AGENT_INTERFACE = 'org.bluez.Agent1'
CAPABILITY = "DisplayYesNo"

class Agent(dbus.service.Object):
    @dbus.service.method(AGENT_INTERFACE, in_signature="os", out_signature="")
    def AuthorizeService(self, device, uuid):
        print("AuthorizeService %s %s" % (device, uuid))
        if uuid == "0000111f-0000-1000-8000-00805f9b34fb":
            print("Whitelisted")
            return
        print("Rejected")
        raise dbus.DBusException("AuthorizeService rejected")

if __name__ == '__main__':
    dbus.mainloop.glib.DBusGMainLoop(set_as_default=True)

    bus = dbus.SystemBus()
    agent = Agent(bus, AGENT_PATH)
    obj = bus.get_object("org.bluez", "/org/bluez")

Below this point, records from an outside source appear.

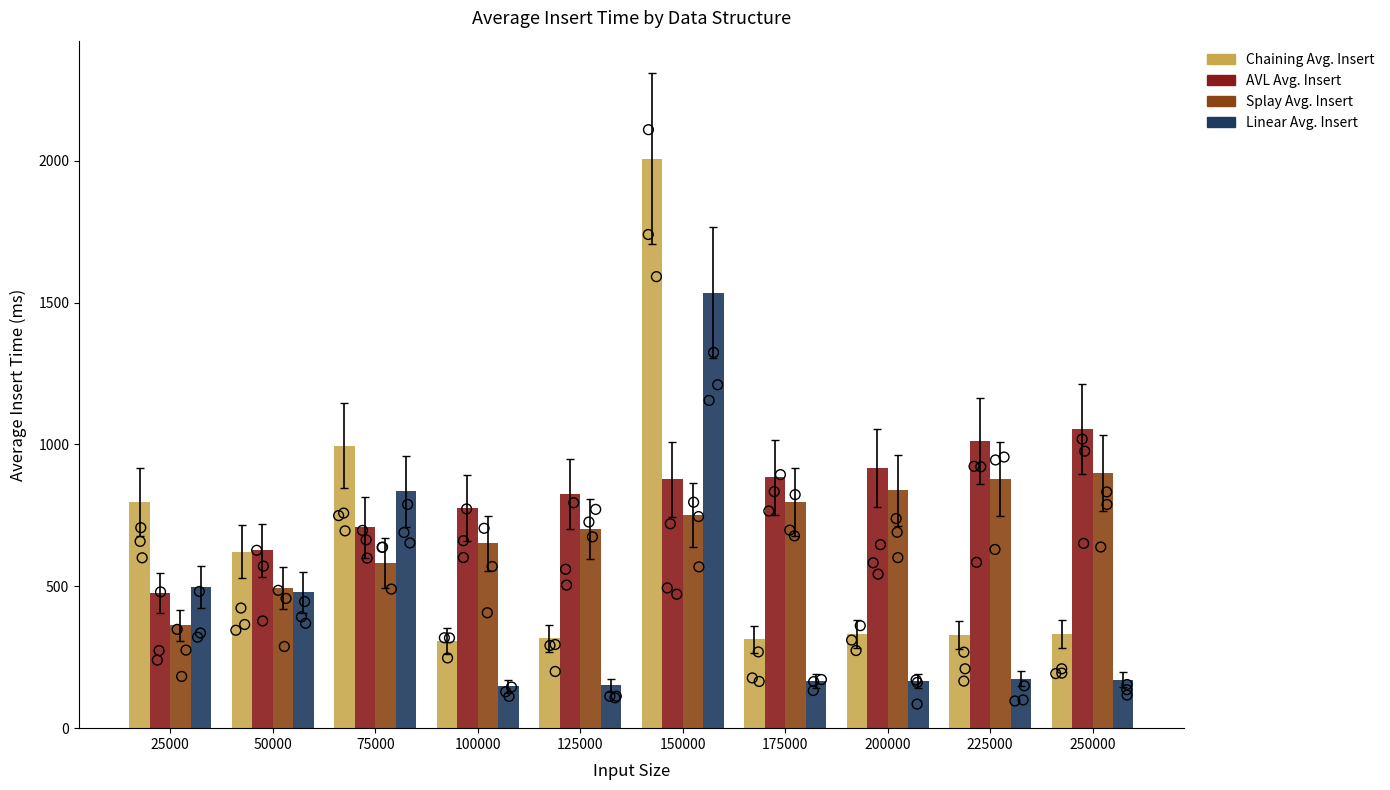

At how many categories does at least one series exceed 1898?

1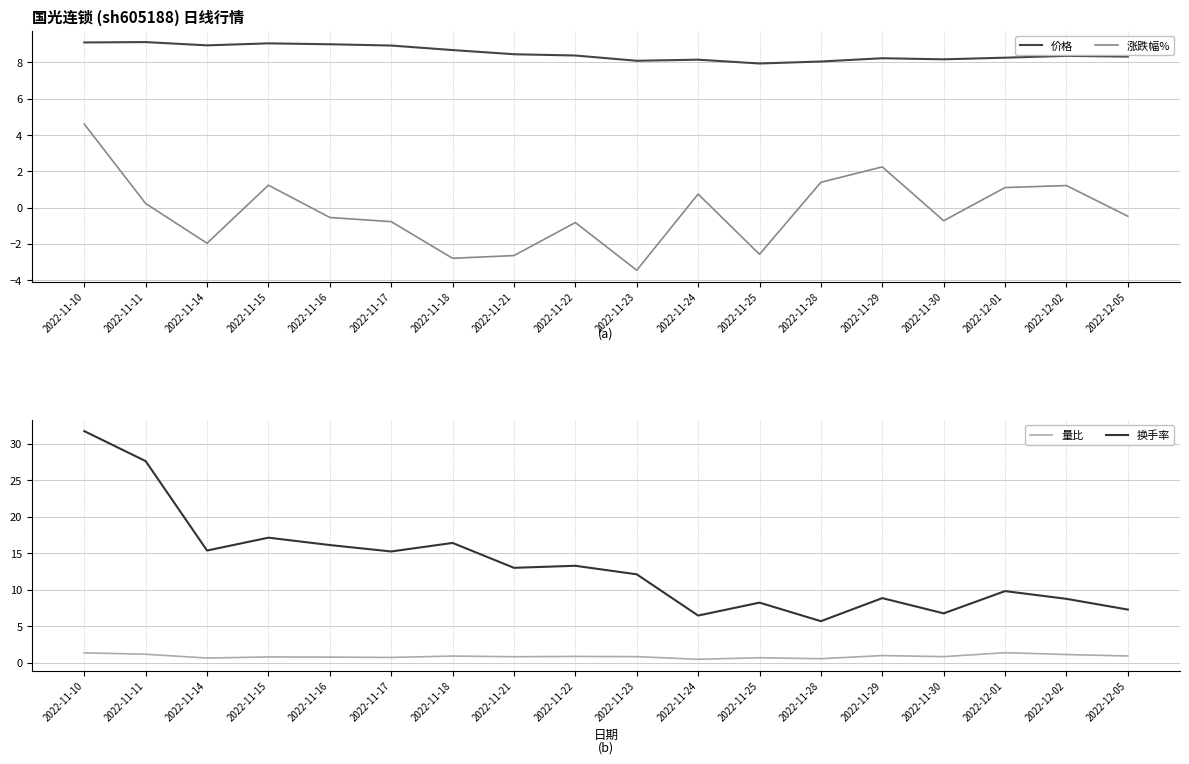

At which label is 量比 closest to 0?

2022-11-24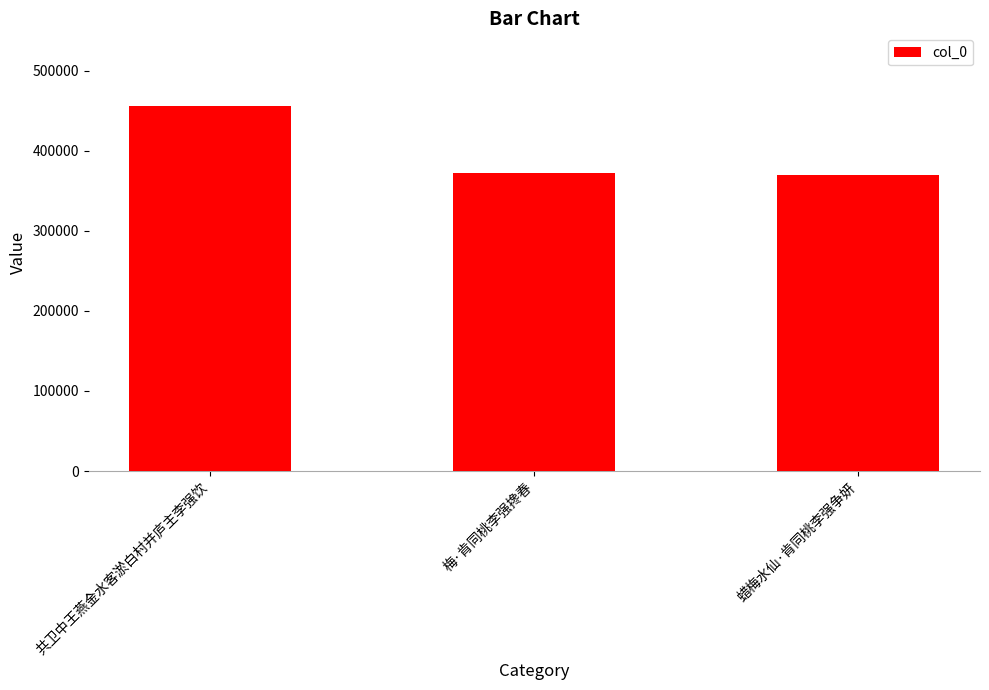

What is the smallest value displayed?

370131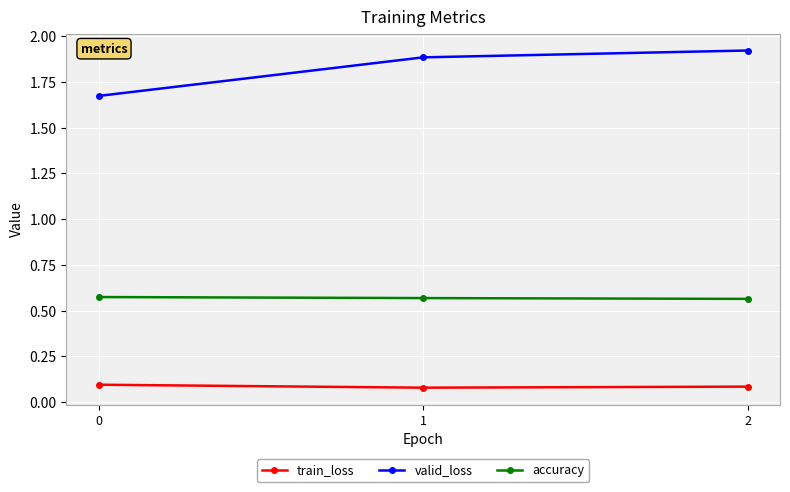

Which label corresponds to the largest value in the chart?

2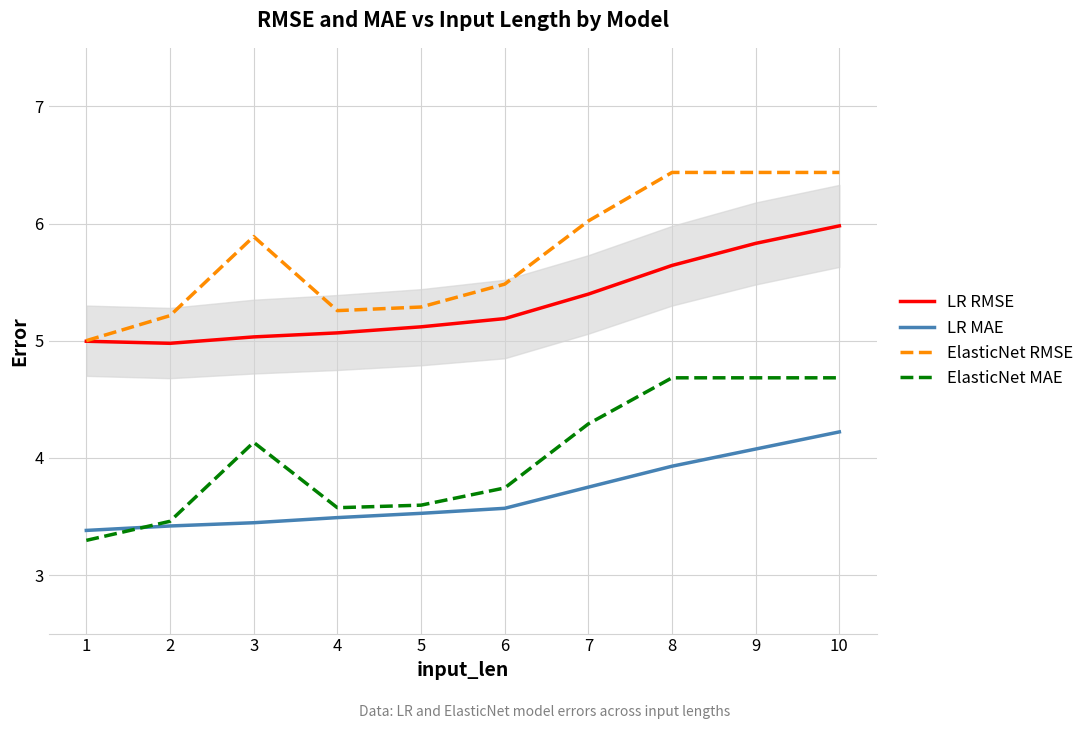

What is the difference between the maximum and minimum values in the LR RMSE series?

1.0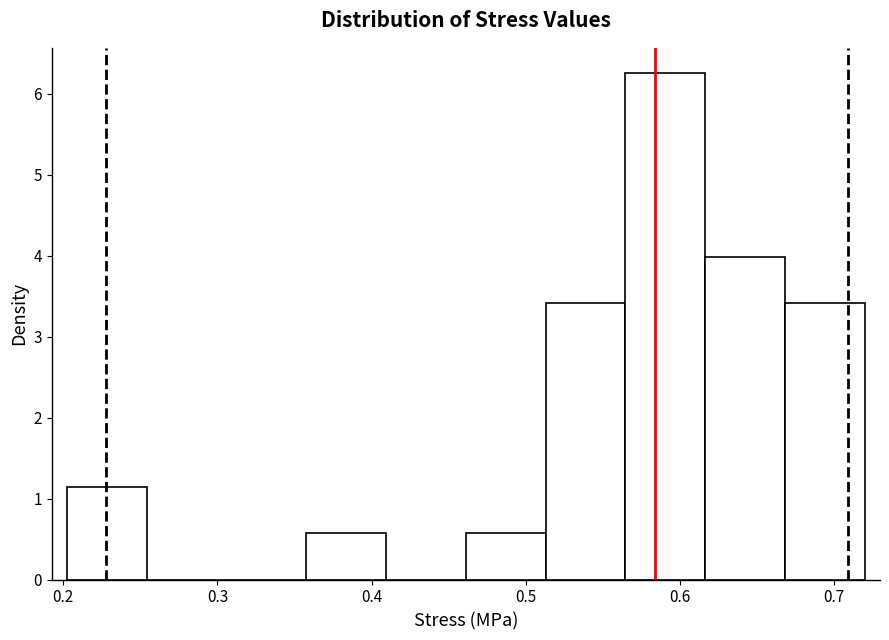

What is the height of the bar covering 0.62 to 0.67 on the x-axis? Neither the bar edges nor the heights are printed on the chart, so give them approximately, as read against the axes.

4.0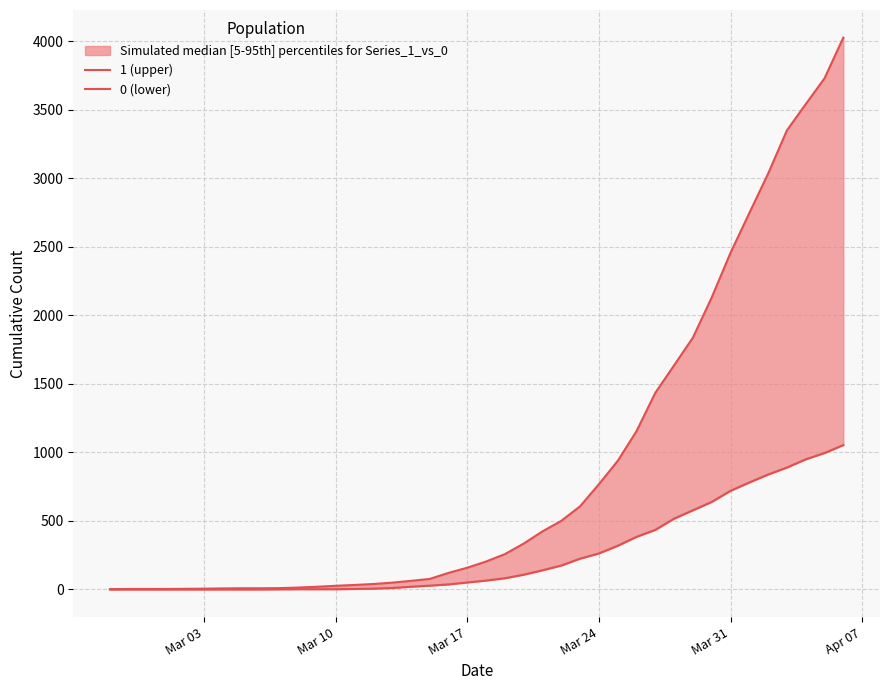

Reading left to right, list all the values displayed in this chart.

1 (upper): 3	4	4	4	5	6	8	9	9	10	14	20	27	33	40	50	63	77	121	159	204	258	335	424	501	607	768	938	1155	1435	1636	1838	2131	2457	2747	3035	3351	3542	3731	4028
0 (lower): 0	0	0	0	0	0	0	0	0	1	2	2	2	4	6	11	20	28	37	51	65	82	108	140	175	225	263	319	384	435	517	578	639	720	781	839	890	950	996	1054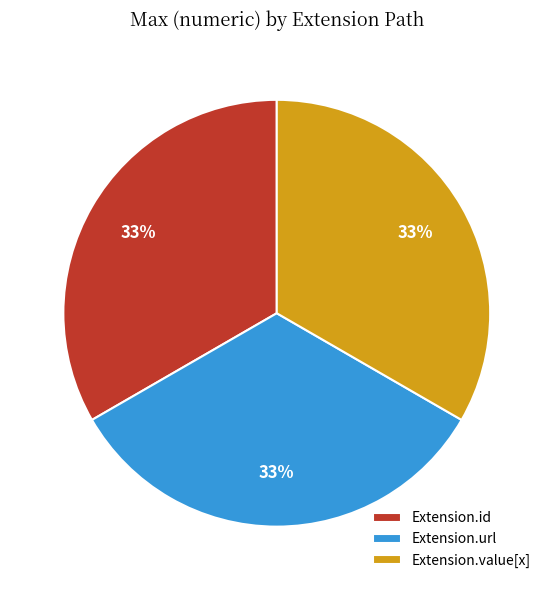

Is Extension.url the majority of the pie?

No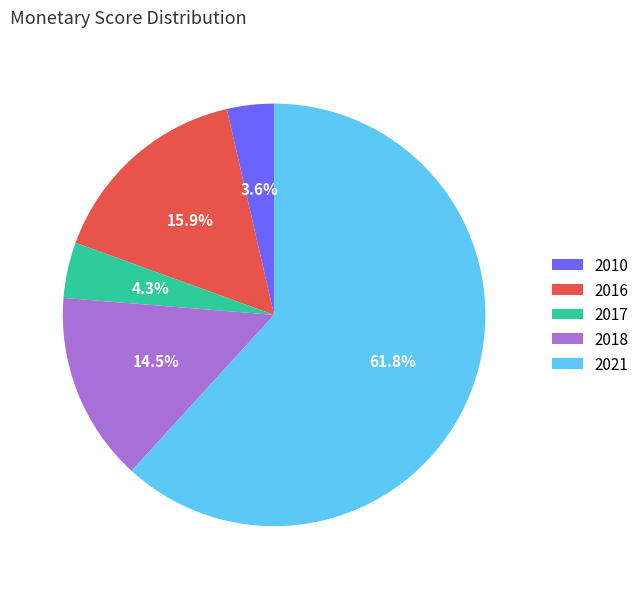

To the nearest percent, what is the average slice percentage?

20%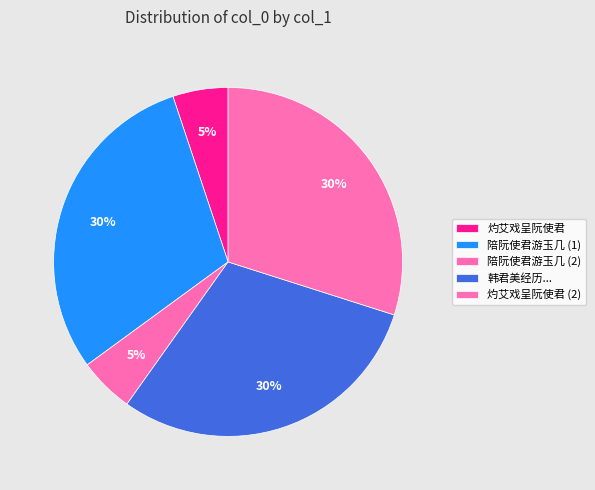

Count the number of slices in the pie.

5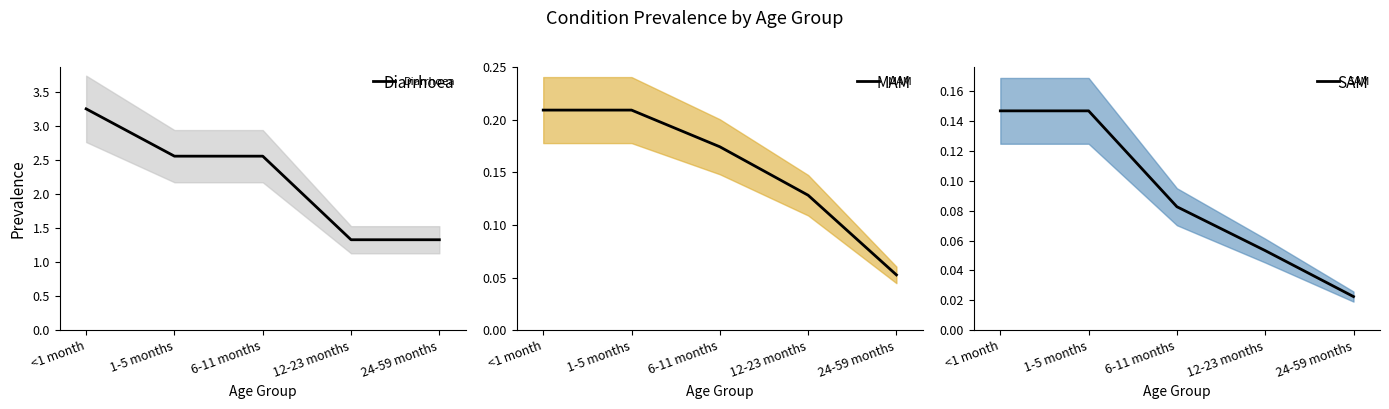

Is it true that MAM equals 0.2 at 6-11 months?

True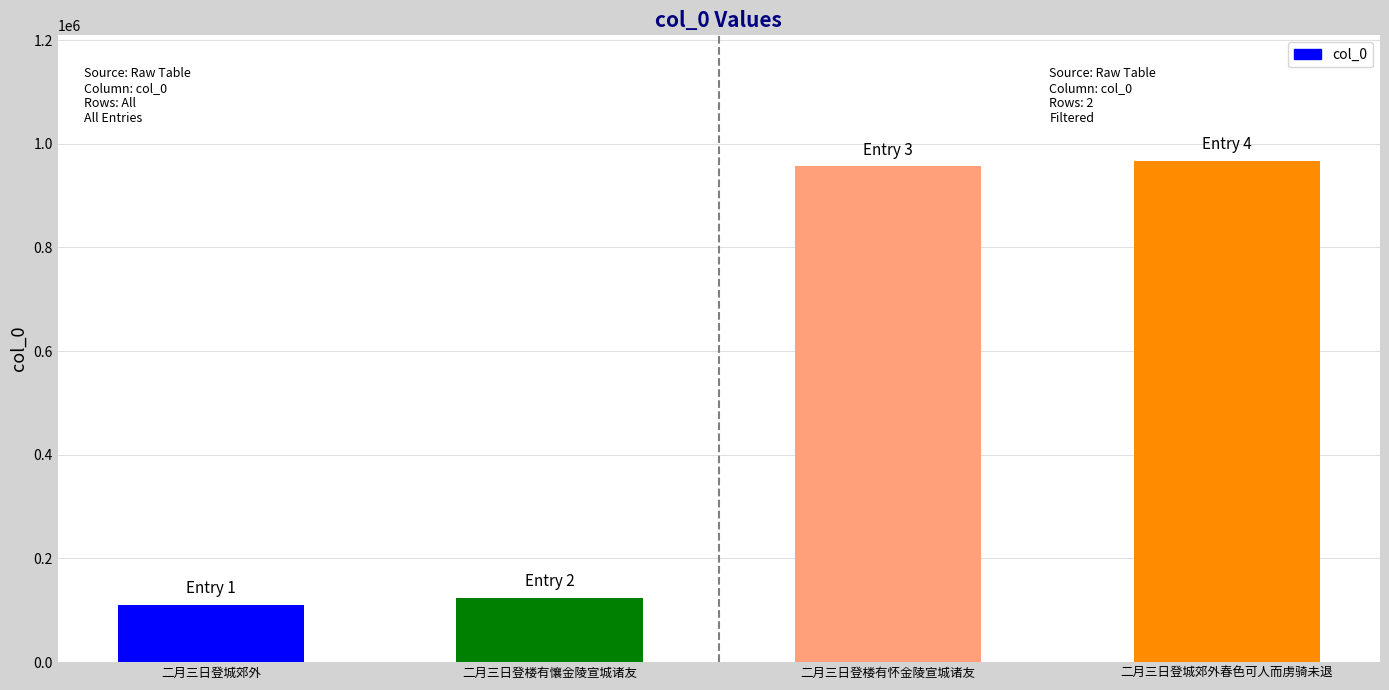

Between 二月三日登楼有懹金陵宣城诸友 and 二月三日登城郊外春色可人而虏骑未退, which is larger?

二月三日登城郊外春色可人而虏骑未退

    manager = dbus.Interface(obj, "org.bluez.AgentManager1")
    manager.RegisterAgent(AGENT_PATH, CAPABILITY)
    manager.RequestDefaultAgent(AGENT_PATH)

    GLib.MainLoop().run()

I wrote this to work around a related problem, namely bluez 5.53 kept unpairing my PS4 controller whenever I plugged it in. What bluez is actually doing is sending an authorize service request every time the controller is plugged in, or in your case anytime you power your bluetooth device, which is automatically denied if there's no bluetooth agent to respond. If you're running bluetoothctl then it acts as a bluetooth agent and asks whether to authorize the service.

The controller issue looks fixed in the latest bluez but not in Ubuntu LTS 22.04 or earlier. Not sure if your case is affected by this fix.

The code is based on the example/test code that bluez provides.